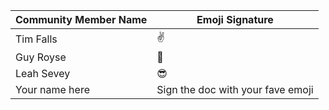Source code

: Community Member Name | Emoji Signature
------------ | -------------
Tim Falls | :v:
Guy Royse | :metal:
Leah Sevey | :sunglasses:
Your name here | Sign the doc with your fave emoji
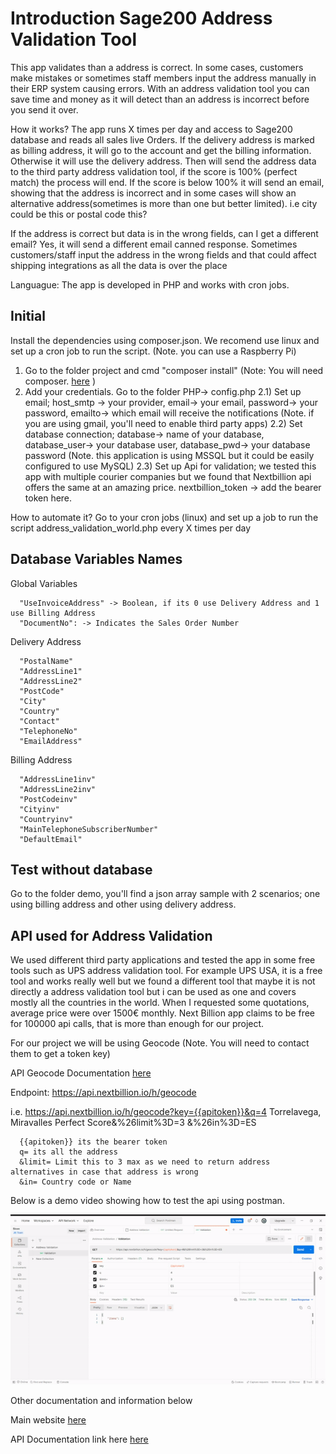 # Introduction Sage200 Address Validation Tool

This app validates than a address is correct. In some cases, customers make mistakes or sometimes staff members input the address manually in their ERP system causing errors. With an address validation tool you can save time and money as it will detect than an address is incorrect before you send it over.

How it works? The app runs X times per day and access to Sage200 database and reads all sales live Orders. If the delivery address is marked as billing address, it will go to the account and get the billing information. Otherwise it will use the delivery address. Then will send the address data to the third party address validation tool, if the score is 100% (perfect match) the process will end. If the score is below 100% it will send an email, showing that the address is incorrect and in some cases will show an alternative address(sometimes is more than one but better limited). i.e city could be this or postal code this?

If the address is correct but data is in the wrong fields, can I get a different email? Yes, it will send a different email canned response. Sometimes customers/staff input the address in the wrong fields and that could affect shipping integrations as all the data is over the place

Languague: The app is developed in PHP and works with cron jobs.

## Initial

Install the dependencies using composer.json. We recomend use linux and set up a cron job to run the script. (Note. you can use a Raspberry Pi)

1) Go to the folder project and cmd "composer install"  (Note: You will need composer. [here](https://getcomposer.org/download/) )
2) Add your credentials. Go to the folder PHP-> config.php
2.1) Set up email; host_smtp -> your provider, email-> your email, password-> your password, emailto-> which email will receive the notifications (Note. if you are using gmail, you'll need to enable third party apps)
2.2) Set database connection; database-> name of your database, database_user-> your database user, database_pwd-> your database password (Note. this application is using MSSQL but it could be easily configured to use MySQL)
2.3) Set up Api for validation; we tested this app with multiple courier companies but we found that Nextbillion api offers the same at an amazing price. nextbillion_token -> add the bearer token here.

How to automate it? Go to your cron jobs (linux) and set up a job to run the script address_validation_world.php every X times per day

## Database Variables Names

Global Variables

      "UseInvoiceAddress" -> Boolean, if its 0 use Delivery Address and 1 use Billing Address
      "DocumentNo": -> Indicates the Sales Order Number

Delivery Address

      "PostalName"
      "AddressLine1"
      "AddressLine2"
      "PostCode"
      "City"
      "Country"
      "Contact"
      "TelephoneNo"
      "EmailAddress"

Billing Address

      "AddressLine1inv"
      "AddressLine2inv"
      "PostCodeinv"
      "Cityinv"
      "Countryinv"
      "MainTelephoneSubscriberNumber"
      "DefaultEmail"

## Test without database

Go to the folder demo, you'll find a json array sample with 2 scenarios; one using billing address and other using delivery address.

## API used for Address Validation

We used different third party applications and tested the app in some free tools such as UPS address validation tool. For example UPS USA, it is a free tool and works really well but we found a different tool that maybe it is not directly a address validation tool but i can be used as one and covers mostly all the countries in the world. When I requested some quotations, average price were over 1500€ monthly. Next Billion app claims to be free for 100000 api calls, that is more than enough for our project.

For our project we will be using Geocode (Note. You will need to contact them to get a token key)

API Geocode Documentation [here](https://docs.nextbillion.ai/docs/places/api/geocode)

Endpoint: https://api.nextbillion.io/h/geocode

i.e. https://api.nextbillion.io/h/geocode?key={{apitoken}}&q=4 Torrelavega, Miravalles Perfect Score&%26limit%3D=3 &%26in%3D=ES

      {{apitoken}} its the bearer token
      q= its all the address
      &limit= Limit this to 3 max as we need to return address alternatives in case that address is wrong
      &in= Country code or Name

Below is a demo video showing how to test the api using postman.

![xbenyx - Animated gif demo](demo/postman.gif)

Other documentation and information below

Main website [here](https://api.nextbillion.io)

API Documentation link here [here](https://docs.nextbillion.ai/)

==*==

Where does the string "apitoken" appear in the records? Copy every line that holds it.

• _TASK RESULT_
i.e. https://api.nextbillion.io/h/geocode?key={{apitoken}}&q=4 Torrelavega, Miravalles Perfect Score&%26limit%3D=3 &%26in%3D=ES
      {{apitoken}} its the bearer token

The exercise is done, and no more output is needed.